TEL AVIV – Hamas accetta di negoziare sugli ostaggi anche in assenza di un cessate il fuoco permanente. Lo ha riferito un alto funzionario della fazione palestinese che governa Gaza.

"Hamas ha chiesto l'accordo di Israele per un cessate il fuoco completo e permanente come condizione prima di negoziare", ha detto, "questo punto è stato superato, poiché i mediatori si sono impegnati a far sì che, finché i negoziati sono in corso, il cessate il fuoco rimanga in vigore". Secondo l'alto funzionario, Hamas ha informato i mediatori di volere l'attuazione di tre fasi: in primo luogo, l'ingresso a Gaza di 400 camion di aiuti al giorno, poi il ritiro dell'esercito israeliano dal "corridoio di Filadelfia e dal valico di Rafah", che si trovano tra il sud di Gaza e l'Egitto, seguito da una "fase finale" che consiste in particolare nel ritiro completo dal territorio palestinese.
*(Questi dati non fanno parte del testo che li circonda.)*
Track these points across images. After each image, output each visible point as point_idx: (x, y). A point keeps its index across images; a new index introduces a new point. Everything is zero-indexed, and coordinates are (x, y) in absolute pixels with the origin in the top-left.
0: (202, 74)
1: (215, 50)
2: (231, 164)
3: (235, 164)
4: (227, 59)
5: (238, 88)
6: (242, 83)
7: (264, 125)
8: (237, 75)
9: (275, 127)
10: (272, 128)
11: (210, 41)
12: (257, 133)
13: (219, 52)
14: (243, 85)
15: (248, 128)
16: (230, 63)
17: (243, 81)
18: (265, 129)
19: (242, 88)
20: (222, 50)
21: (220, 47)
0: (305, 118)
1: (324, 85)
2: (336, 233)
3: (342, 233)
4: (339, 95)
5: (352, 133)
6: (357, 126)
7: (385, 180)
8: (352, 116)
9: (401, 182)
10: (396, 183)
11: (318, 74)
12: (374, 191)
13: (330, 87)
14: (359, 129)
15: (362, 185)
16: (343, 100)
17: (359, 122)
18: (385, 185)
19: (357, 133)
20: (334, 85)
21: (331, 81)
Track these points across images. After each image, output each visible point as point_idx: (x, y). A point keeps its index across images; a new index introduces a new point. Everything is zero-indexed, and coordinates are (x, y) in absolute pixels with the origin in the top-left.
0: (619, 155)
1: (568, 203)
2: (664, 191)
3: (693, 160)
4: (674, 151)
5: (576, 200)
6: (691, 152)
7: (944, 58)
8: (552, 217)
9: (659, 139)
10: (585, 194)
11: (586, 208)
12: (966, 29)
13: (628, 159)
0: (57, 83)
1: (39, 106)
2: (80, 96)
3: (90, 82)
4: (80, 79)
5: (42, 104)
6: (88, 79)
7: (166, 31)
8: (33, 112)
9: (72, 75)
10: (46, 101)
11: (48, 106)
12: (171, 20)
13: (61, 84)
"La palla è nel campo degli israeliani, se vogliono raggiungere un accordo, allora questo molto probabilmente accadrà", ha detto questa fonte, stimando che le discussioni potrebbero durare "due o tre settimane", "se Israele non blocca i negoziati come ha fatto in precedenza".

Nel frattempo, nuove proteste si sono verificate in Israele per aumentare la pressione sul governo Netanyahu affinché raggiunga un accordo con Hamas per la liberazione degli ostaggi e un cessate il fuoco: i manifestanti hanno bloccato numerose strade del Paese e organizzato picchetti davanti alle abitazioni di molti ministri.

“Sono 116 gli ostaggi ancora nelle mani dell’organizzazione terroristica palestinese, risposte?”, si sono chiesti gli organizzatori delle proteste sui social.

Le proteste sono iniziate alle 6:29, ovvero l'ora dell'assalto di Hamas contro Israele il 7 ottobre scorso, secondo i media nazionali. I manifestanti sono scesi in piazza, bloccando il traffico nelle ore di punta nei principali incroci del Paese. Sull'autostrada che collega Tel Aviv a Gerusalemme, inoltre, sono stati incendiati pneumatici.

Gruppi di manifestanti con megafoni e striscioni hanno protestato anche davanti alle abitazioni di numerosi ministri e parlamentari della coalizione. "Fallimento totale! Fallimento totale!", ha urlato una piccola folla davanti alla casa del ministro Ron Dermer, un membro della cerchia ristretta del premier Benjamin Netanyahu.